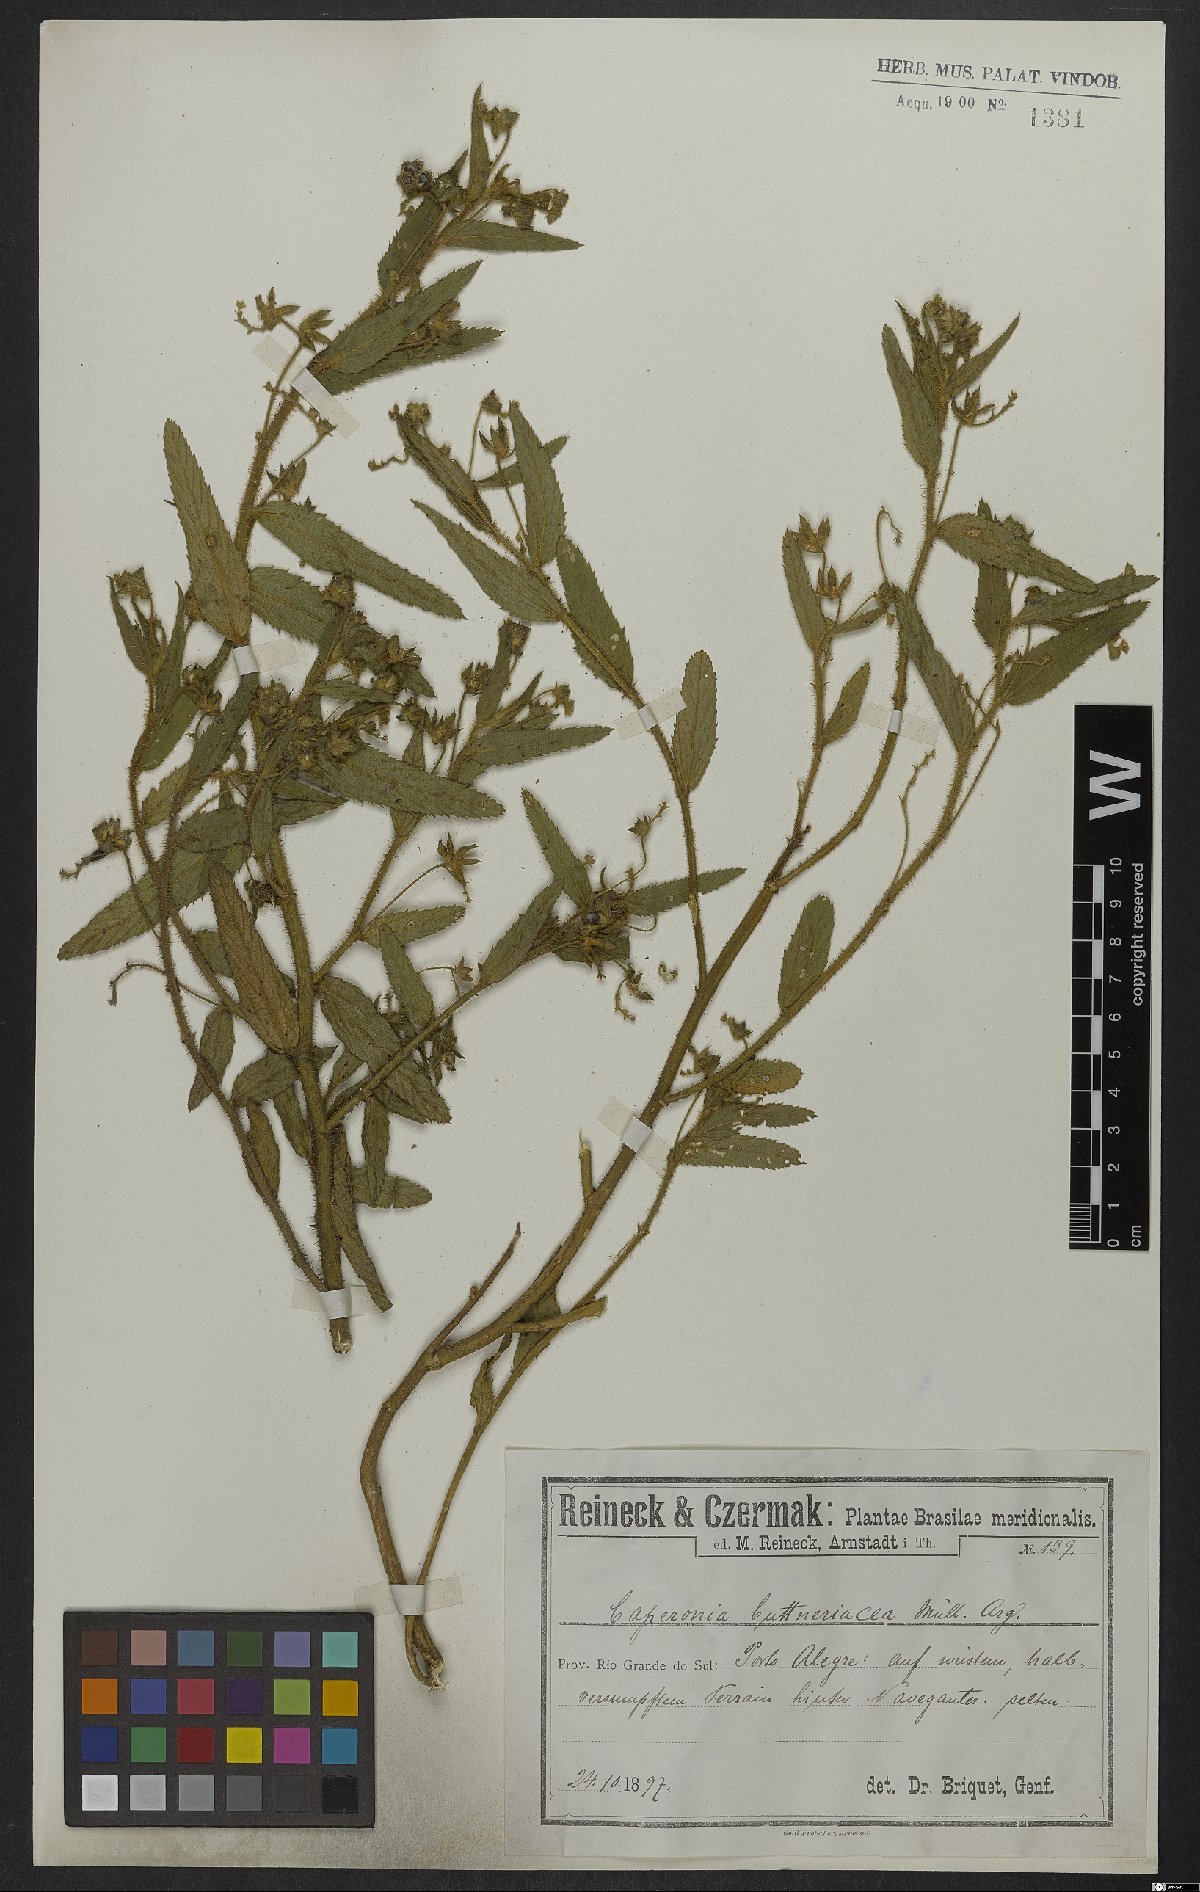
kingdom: Plantae
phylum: Tracheophyta
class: Magnoliopsida
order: Malpighiales
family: Euphorbiaceae
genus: Caperonia
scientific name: Caperonia linearifolia
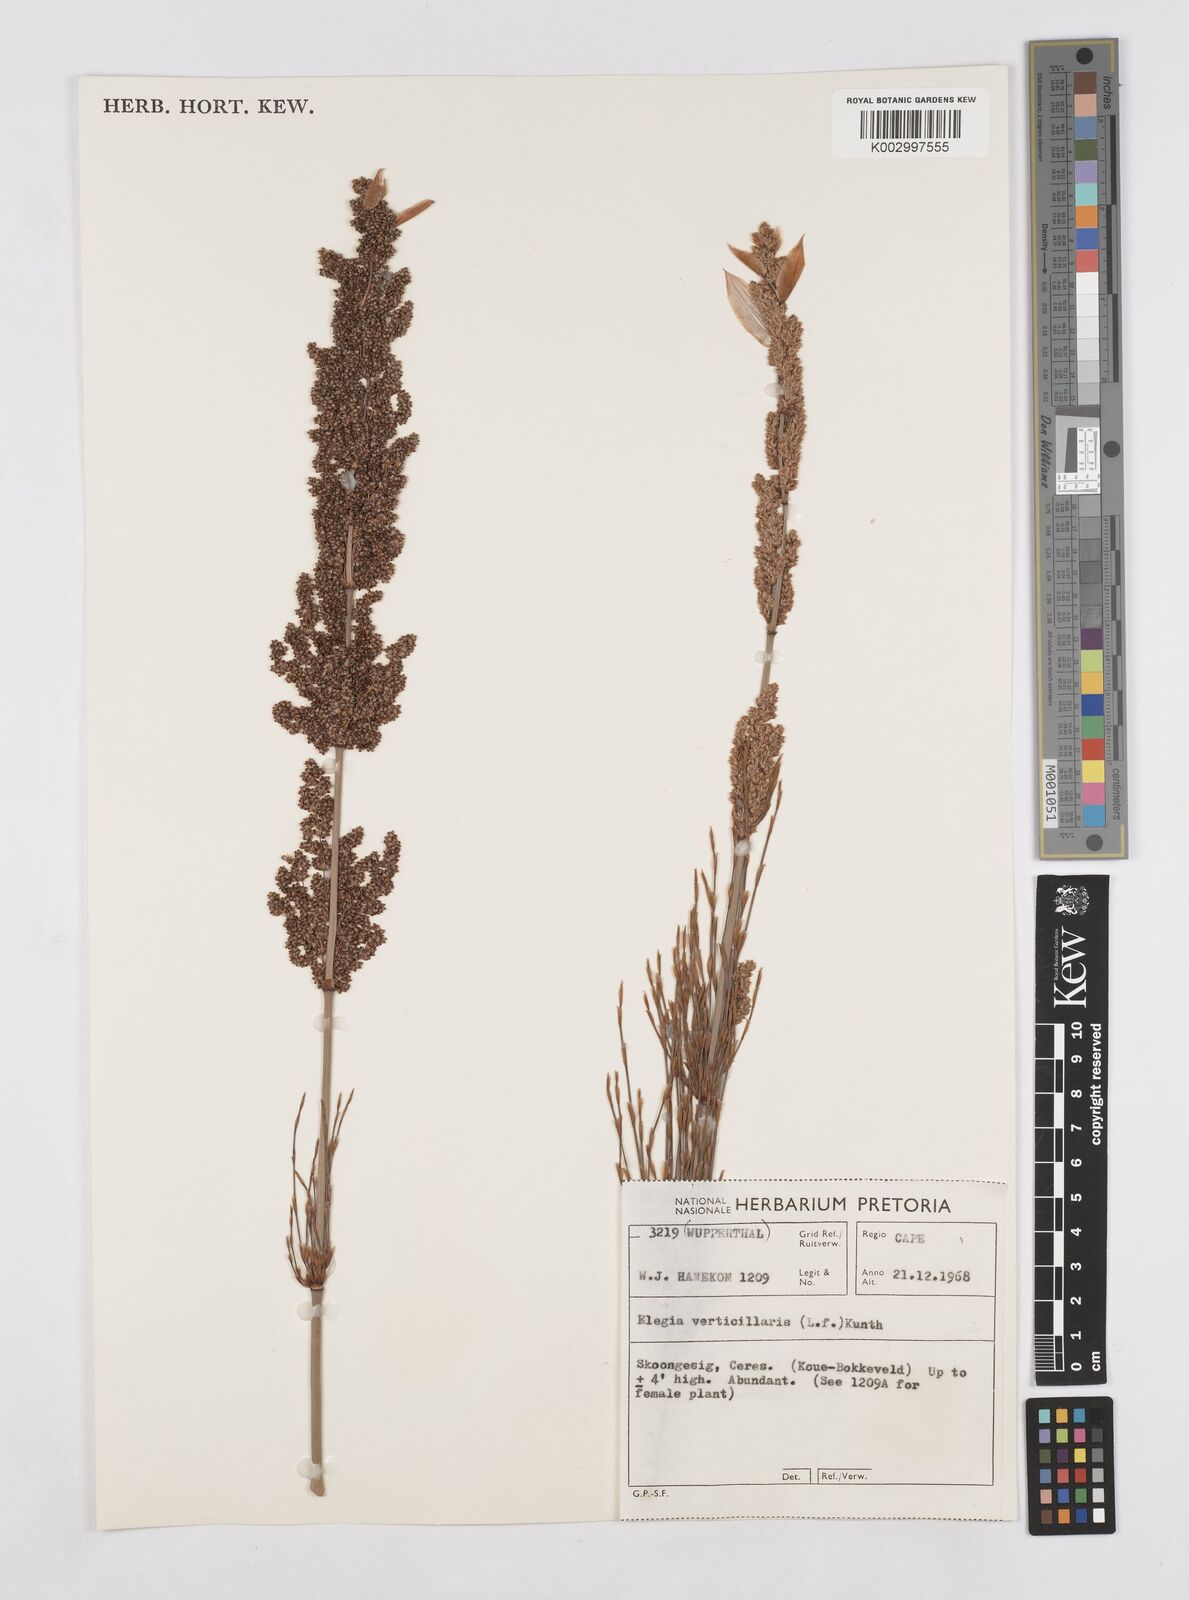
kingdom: Plantae
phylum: Tracheophyta
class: Liliopsida
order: Poales
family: Restionaceae
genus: Elegia
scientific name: Elegia capensis
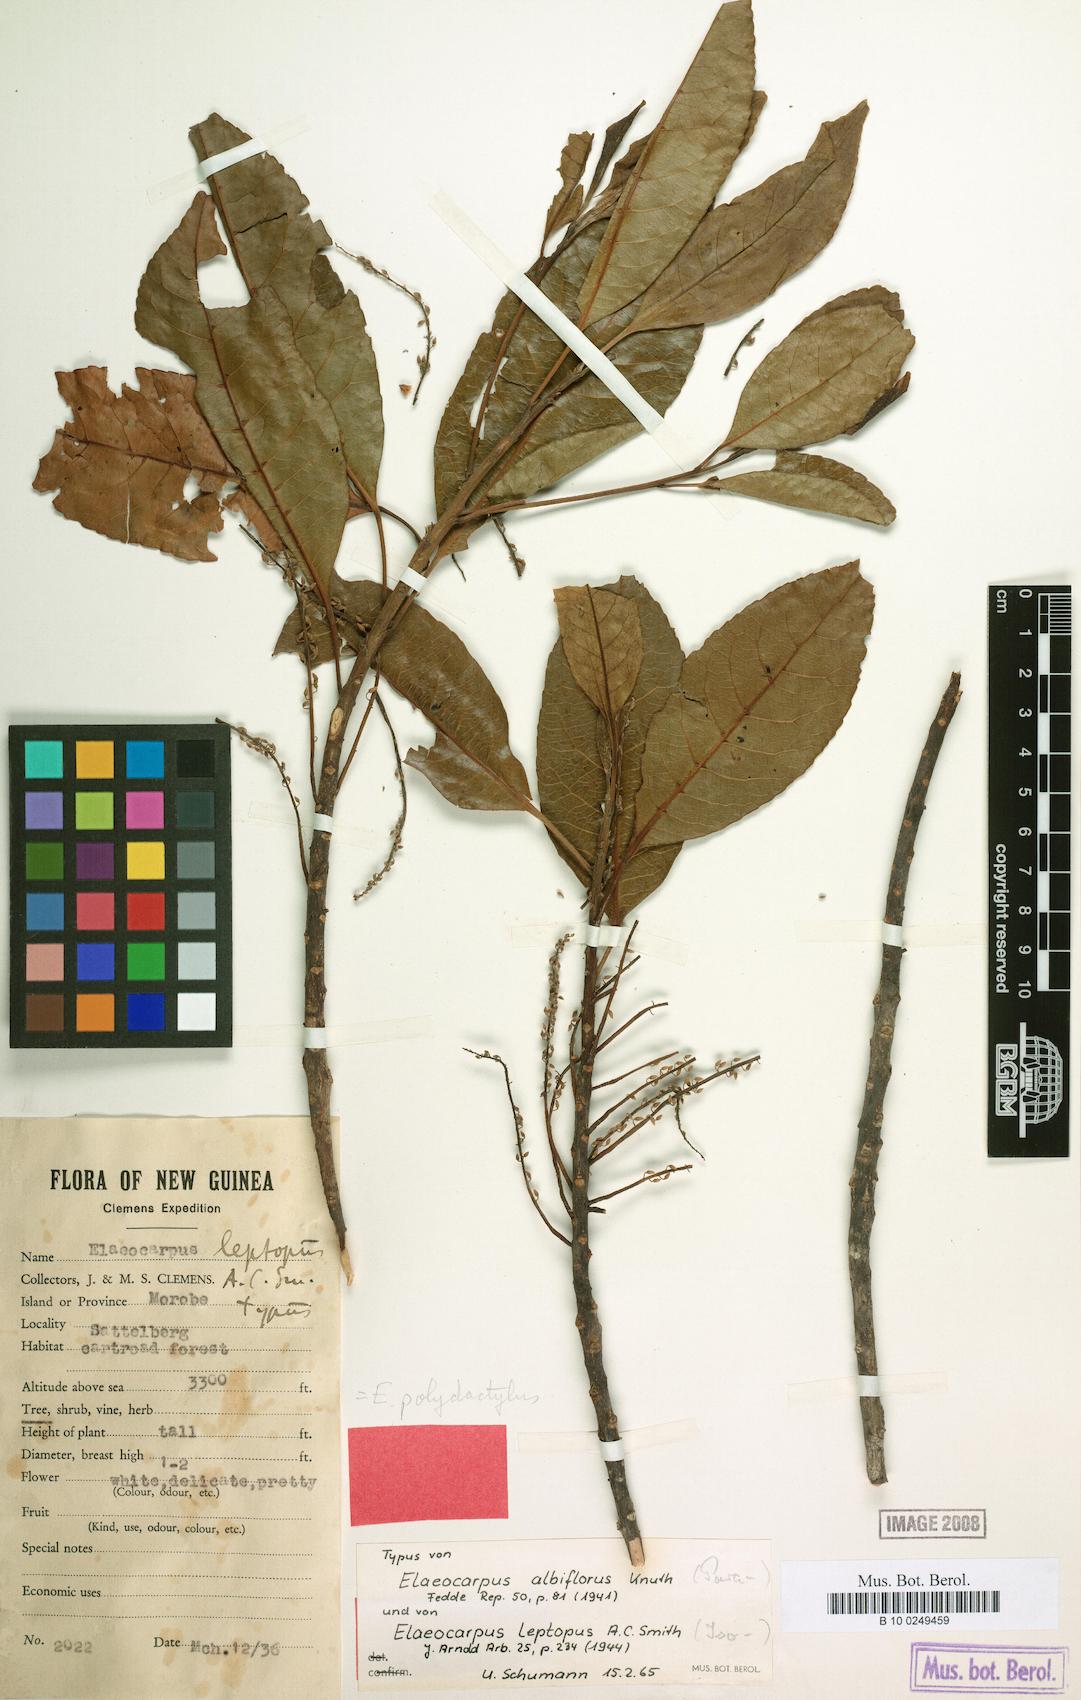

—————

▶ **Problem to solve**
Render the lines of all the entries above as a Markdown table with the columns Row and Line, giving each line a row number and omitting blank lines. Do not include the pictures.

▶ **Task response**
| Row | Line |
|---|---|
| 1 | kingdom: Plantae |
| 2 | phylum: Tracheophyta |
| 3 | class: Magnoliopsida |
| 4 | order: Malpighiales |
| 5 | family: Euphorbiaceae |
| 6 | genus: Caperonia |
| 7 | scientific name: Caperonia linearifolia |
| 8 | kingdom: Plantae |
| 9 | phylum: Tracheophyta |
| 10 | class: Liliopsida |
| 11 | order: Poales |
| 12 | family: Restionaceae |
| 13 | genus: Elegia |
| 14 | scientific name: Elegia capensis |